Historic church and cemetery in Hawaii, United States

Waiola Church in Lāhainā is the site of a historic mission established in 1823 on the island of Maui in Hawaiʻi. Originally called Waineʻe Church until 1953, the graveyard, which retains the original name of Waineʻe Cemetery, is the final resting place for aliʻi and early members of the royal family of the Kingdom of Hawaii.

Since first being established, the many iterations of the mission have been susceptible to destruction by wind and fire. One instance took place in 1894, when the church was destroyed by the groundskeeper accidentally losing control of a rubbish fire. It was subsequently rebuilt only to be destroyed twice more and reconstructed. The longest standing church edifice, having been built in 1953, was lost to the 2023 Hawaii wildfires.

== History ==
The first mission to Maui was invited to Lāhainā by Queen Keōpūolani, the most sacred wife of King Kamehameha I and was led by Reverend William Richards (1793–1847) and Reverend Charles Stewart in 1823.
For a few years, temporary structures along the beach were used for teaching and service. In 1828, island Governor Hoapili supported the building of a stone and wood structure.
The Christian church was built adjacent to a pond, Loko o Mokuhinia, surrounding an island called Mokuʻula, which was sacred to traditional Hawaiian religion and the residence of the king. The first stone building was dedicated on March 4, 1832 and was initially named "Ebenezer" but was more commonly referred to as Waineʻe Church.

**TASK INSTRUCTIONS:**
**a)** Answer these about the Waiola Church text:
(i) Until what year was the church called Waineʻe Church?
(ii) What destroyed the church in 1894?
(iii) On what date was the first stone building dedicated?
**b)** Please carry on the Waiola Church text from its last sentence.
The entries have nothing to do with this.

**RAW DATA:**
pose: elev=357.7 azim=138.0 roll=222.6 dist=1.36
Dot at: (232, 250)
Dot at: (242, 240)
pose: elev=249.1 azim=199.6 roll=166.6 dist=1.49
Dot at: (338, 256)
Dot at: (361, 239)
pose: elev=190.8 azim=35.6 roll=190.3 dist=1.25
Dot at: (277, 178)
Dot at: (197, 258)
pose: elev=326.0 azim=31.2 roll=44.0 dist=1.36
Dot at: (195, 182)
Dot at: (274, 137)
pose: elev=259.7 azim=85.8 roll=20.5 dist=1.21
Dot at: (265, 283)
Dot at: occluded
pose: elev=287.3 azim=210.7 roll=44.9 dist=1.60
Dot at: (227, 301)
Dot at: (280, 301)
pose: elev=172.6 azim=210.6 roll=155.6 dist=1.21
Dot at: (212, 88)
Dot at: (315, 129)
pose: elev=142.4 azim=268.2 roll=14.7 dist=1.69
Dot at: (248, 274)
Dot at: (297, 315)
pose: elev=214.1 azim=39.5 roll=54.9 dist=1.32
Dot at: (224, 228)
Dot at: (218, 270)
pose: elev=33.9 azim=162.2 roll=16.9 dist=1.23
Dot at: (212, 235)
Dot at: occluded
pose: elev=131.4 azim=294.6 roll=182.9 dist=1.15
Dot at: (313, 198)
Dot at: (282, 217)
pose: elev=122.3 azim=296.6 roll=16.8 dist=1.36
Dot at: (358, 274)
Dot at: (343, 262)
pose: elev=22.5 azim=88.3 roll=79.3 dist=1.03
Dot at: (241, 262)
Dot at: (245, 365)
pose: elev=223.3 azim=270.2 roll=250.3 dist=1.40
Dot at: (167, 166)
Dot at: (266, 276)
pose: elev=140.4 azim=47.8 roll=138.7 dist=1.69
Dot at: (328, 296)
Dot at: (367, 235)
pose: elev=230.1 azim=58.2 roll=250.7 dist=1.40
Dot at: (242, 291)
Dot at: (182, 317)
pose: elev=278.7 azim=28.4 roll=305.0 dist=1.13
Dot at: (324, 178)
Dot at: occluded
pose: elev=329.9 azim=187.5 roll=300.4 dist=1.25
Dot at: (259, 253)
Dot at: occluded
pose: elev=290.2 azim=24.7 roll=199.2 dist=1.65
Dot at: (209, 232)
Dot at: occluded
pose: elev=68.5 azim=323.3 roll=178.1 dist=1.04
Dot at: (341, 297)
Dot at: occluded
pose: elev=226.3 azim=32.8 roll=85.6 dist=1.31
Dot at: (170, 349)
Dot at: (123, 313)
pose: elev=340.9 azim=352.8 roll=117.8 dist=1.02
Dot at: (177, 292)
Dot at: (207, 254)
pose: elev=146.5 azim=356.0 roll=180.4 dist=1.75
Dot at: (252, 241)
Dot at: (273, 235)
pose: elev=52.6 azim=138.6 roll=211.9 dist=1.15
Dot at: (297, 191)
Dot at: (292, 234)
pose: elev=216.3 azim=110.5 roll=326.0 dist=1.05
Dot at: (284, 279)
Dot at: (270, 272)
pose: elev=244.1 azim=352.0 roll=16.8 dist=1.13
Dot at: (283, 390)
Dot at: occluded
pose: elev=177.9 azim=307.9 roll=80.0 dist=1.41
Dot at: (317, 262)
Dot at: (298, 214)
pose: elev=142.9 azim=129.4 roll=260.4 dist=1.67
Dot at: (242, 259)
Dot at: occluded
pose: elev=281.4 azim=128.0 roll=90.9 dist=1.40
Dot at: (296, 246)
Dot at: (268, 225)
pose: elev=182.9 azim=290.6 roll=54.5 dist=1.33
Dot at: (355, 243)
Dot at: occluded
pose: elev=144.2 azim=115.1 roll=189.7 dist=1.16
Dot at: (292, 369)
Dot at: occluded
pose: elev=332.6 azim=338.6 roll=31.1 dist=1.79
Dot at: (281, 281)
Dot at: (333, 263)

**ANSWERS FOR THE EXERCISE:**
**a)**
(i) 1953
(ii) A rubbish fire that the groundskeeper accidentally lost control of.
(iii) March 4, 1832

**b)**
Rev. Ephraim Spaulding (1802–1840), joined with his wife Juliet Brooks (1810–1898), ministered at Waiola Church from 1832 to 1836.
Rev. Dwight Baldwin transferred here in 1836, and served as physician, even though trained in theology. The Baldwins rebuilt the house of the Spauldings, which was kept in the family until 1967 when it was made into a museum.

Waineʻe (moving water) served as the church for the Hawaiian royal family during the time when Lahaina was the Kingdom's capital, from 1820 through the mid-1840s. Several members of the royal family who were initially buried near Halekamani (where the King Kamehameha III Elementary School was erected in 1913) and on Mokuʻula were reburied in 1884 in the cemetery (the first Christian cemetery in the state). A notable aspect of the cemetery is that the missionaries and Native Hawaiians were buried side by side.

Another building called Hale Halewai (meeting house) was built a few blocks to the northwest around the same time. In 1855, the congregation built a larger building, calling it Aloha Hale (aloha house), completed in 1858. It was built to celebrate how Baldwin had spared the population of Maui from the smallpox epidemic of 1853. In 1859, the royal government added benches and desks, and used it as a school. In 1862, the Episcopal Diocese of Hawaii used it temporarily.

In 1894, a fire destroyed the church. A new one was built from donations by Henry Perrine Baldwin, son of the original Baldwin pastor. In the 1950s, a wind storm knocked down the bell tower of Hale Aloha and damaged the Waineʻe Church. A modern church structure was finished in 1953, when the name was changed to Waiola (living water). The bell from the Hale Aloha tower was salvaged for the new church.

Hale Aloha was remodeled in 1908, but fell into disrepair, and was missing its roof a floor in 1973 when a restoration was begun by the Lahaina Restoration Foundation. The structure was rebuilt by 1985, and stonework by 1992. A bell tower that was built in 1910 was also restored. A new bell was installed in the Hale Aloha tower in 2009. Hale Aloha is located on 600 Luakini Street.

In August 2023, the church building was lost to the 2023 Hawaii wildfires.

== Description ==
The church and Hale Aloha are two contributing properties of the Lahaina Historic District, designated a National Historic Landmark District on December 29, 1962.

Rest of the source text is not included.